Nvidia and Microsoft debut 530-billion-parameter AI model

October 12, 2021

MT-NLG is a beast that fed on over 4,000 GPUs
Nvidia and Microsoft announced their largest monolithic transformer language model to date, an AI model with a whopping 530 billion parameters they developed together, named the Megatron-Turing Natural Language Generation model. MT-NLG is more powerful than previous transformer-based systems trained by both companies, namely Microsoft’s Turing-NLG model and Nvidia’s Megatron-LM. Made up of three times more parameters spread across 105 layers, MT-NLG is much larger and more complex.
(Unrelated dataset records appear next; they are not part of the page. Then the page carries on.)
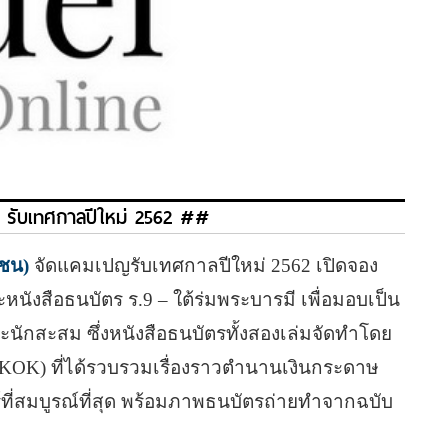
” รับเทศกาลปีใหม่ 2562 ##
ชน)
จัดแคมเปญรับเทศกาลปีใหม่ 2562 เปิดจอง
ะหนังสือธนบัตร ร.9 – ใต้ร่มพระบารมี เพื่อมอบเป็น
ละนักสะสม ซึ่งหนังสือธนบัตรทั้งสองเล่มจัดทำโดย
OK) ที่ได้รวบรวมเรื่องราวตำนานเงินกระดาษ
์ที่สมบูรณ์ที่สุด พร้อมภาพธนบัตรถ่ายทำจากฉบับ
For comparison, OpenAI’s GPT-3 model has 175 billion parameters and Google’s Switch Transformer demo has 1.6 trillion parameters. Bigger is generally better when it comes to neural networks. It requires them to ingest more training data. MT-NLG is better at a wide variety of natural language tasks such as auto-completing sentences, question and answering, and reading and reasoning compared to its predecessors. It can also perform these tasks with little to no fine-tuning, something referred to as few-shot or zero-shot learning. As these language models become larger, AI researchers and engineers need to come up with all sorts of techniques and tricks to train them. It requires careful coordination: the model and its training data have to be stored and processed across numerous chips at the same time.